Son souffle était en lambeaux. Il pouvait voir la montée et la chute de sa poitrine, ses ongles creusant dans ses paumes, la mâchoire serrée et l'humidité dans ses yeux.

Tout était de sa faute.

« Peut-être que je me suis oublié un instant là-bas. J'étais perdu dans le chagrin et la tristesse, et je pensais que tu étais quelqu'un que tu n'étais pas. » Elle soupira. « C'est ma faute. Je suis désolé, cela ne se reproduira plus. »

Il fit un mouvement pour attraper sa main, mais elle les récupéra de la table avant qu'il ne puisse lui tendre la main.

Ichiko capte son regard et soupira une fois de plus. « Je suppose que c'était inutile, mais j'ai parlé avec les servantes de ce qui s'était passé et si le Père devait être informé. Vous n'avez pas à vous inquiéter, monsieur Murakumo. Ce sont des employés loyaux, de bout en bout, etnos indiscrétions n'ont pas été annoncées et ne seront pas annoncées. "

« Ce n'est pas une préoccupation pour moi, Ichiko. » Yuzuki répondit, la voix dure.

Il est offensant de voir sa femme penser que c'est important dans un moment comme celui-ci. Laissez les servantes parler si elles le doivent.

La brune, cependant, n'a pas été déplacée.

« Je suppose que ce n'est pas le cas, car, même s'ils l'étaient, je serais la seule à blâmer. » Elle gloussa amèrement. « Après tout, un homme bien servi n'aurait pas à chercher un autre type de divertissement en dehors de sa maison. »

Yuzuki avait le sentiment que si elle l'avait giflé, cela aurait fait beaucoup moins mal.

« En fin de compte, c'est toujours la faute de la femme.
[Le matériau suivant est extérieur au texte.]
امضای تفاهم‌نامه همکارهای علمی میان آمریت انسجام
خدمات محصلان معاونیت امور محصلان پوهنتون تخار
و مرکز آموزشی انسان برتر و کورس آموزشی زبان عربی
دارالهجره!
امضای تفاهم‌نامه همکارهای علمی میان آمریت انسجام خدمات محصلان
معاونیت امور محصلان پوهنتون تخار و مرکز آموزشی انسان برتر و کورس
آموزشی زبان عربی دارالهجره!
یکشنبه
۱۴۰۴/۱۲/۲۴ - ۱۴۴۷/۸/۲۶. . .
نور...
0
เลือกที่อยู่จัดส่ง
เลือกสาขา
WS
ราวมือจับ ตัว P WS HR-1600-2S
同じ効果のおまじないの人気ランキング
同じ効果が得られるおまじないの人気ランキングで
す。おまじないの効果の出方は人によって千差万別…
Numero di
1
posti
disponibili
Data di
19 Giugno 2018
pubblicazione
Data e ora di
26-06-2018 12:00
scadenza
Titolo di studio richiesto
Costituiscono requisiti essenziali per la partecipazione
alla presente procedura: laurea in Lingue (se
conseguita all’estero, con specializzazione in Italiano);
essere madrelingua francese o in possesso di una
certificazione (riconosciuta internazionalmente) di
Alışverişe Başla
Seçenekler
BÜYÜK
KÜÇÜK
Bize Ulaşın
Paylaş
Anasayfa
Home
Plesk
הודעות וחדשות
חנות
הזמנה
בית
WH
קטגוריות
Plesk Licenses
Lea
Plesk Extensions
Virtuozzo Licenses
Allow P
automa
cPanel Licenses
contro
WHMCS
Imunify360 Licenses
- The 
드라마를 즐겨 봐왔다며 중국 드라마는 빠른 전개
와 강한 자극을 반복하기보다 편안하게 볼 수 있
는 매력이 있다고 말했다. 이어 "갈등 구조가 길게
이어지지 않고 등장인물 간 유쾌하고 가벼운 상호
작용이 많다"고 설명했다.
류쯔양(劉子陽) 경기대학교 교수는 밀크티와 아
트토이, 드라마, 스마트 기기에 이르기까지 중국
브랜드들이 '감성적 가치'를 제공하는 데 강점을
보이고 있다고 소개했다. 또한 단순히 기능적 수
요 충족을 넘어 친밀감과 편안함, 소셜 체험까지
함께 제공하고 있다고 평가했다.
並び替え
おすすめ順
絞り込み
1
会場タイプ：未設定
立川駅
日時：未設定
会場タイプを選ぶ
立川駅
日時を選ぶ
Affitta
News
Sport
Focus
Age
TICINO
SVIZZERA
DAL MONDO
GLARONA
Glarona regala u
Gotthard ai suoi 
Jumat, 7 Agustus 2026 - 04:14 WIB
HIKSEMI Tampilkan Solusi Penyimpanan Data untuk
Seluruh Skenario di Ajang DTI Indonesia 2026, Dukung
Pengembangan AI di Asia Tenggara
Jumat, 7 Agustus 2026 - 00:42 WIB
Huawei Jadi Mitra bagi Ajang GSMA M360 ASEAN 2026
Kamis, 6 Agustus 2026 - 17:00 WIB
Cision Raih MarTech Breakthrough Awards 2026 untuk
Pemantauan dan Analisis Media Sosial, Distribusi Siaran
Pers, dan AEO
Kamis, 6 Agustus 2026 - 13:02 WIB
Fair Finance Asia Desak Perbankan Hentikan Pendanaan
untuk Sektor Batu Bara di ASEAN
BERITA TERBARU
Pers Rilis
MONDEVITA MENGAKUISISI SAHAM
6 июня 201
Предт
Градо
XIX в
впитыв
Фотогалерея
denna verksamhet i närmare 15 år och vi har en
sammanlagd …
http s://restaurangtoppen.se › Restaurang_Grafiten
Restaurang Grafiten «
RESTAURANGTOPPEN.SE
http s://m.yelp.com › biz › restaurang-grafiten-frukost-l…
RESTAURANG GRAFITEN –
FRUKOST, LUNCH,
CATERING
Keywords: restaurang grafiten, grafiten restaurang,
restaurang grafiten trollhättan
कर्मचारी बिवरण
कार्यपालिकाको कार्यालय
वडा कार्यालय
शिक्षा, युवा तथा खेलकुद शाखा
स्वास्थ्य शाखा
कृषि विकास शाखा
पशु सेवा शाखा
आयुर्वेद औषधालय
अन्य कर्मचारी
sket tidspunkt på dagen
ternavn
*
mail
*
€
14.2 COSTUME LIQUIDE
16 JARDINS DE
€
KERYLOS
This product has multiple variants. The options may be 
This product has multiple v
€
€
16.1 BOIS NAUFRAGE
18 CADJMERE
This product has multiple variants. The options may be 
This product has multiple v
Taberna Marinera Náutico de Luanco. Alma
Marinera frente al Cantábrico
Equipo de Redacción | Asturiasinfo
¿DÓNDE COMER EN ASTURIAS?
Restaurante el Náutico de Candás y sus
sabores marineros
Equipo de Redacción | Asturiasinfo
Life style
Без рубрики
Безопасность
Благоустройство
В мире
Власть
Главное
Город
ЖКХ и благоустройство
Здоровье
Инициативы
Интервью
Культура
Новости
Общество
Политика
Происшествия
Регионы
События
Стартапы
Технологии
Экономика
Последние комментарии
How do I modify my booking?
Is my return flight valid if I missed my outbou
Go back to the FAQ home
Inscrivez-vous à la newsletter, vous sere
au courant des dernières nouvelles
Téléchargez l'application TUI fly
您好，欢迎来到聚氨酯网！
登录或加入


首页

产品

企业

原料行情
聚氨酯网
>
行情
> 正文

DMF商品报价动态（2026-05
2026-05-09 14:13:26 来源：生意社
Tout comme la perte de notre enfant... » Une seule larme tomba de ses yeux, sa voix se brisant presque en sanglots alors qu'elle prononçait les mots suivants. « Rien à craindre. Votre réputation ne sera pas ternie par une femme inappropriée. »

Ichiko se leva et quitta la pièce. Il resta là, regardant son siège vide, se demandant ce que son père penserait de lui s'il savait ce qui s'est passé dans cette maison.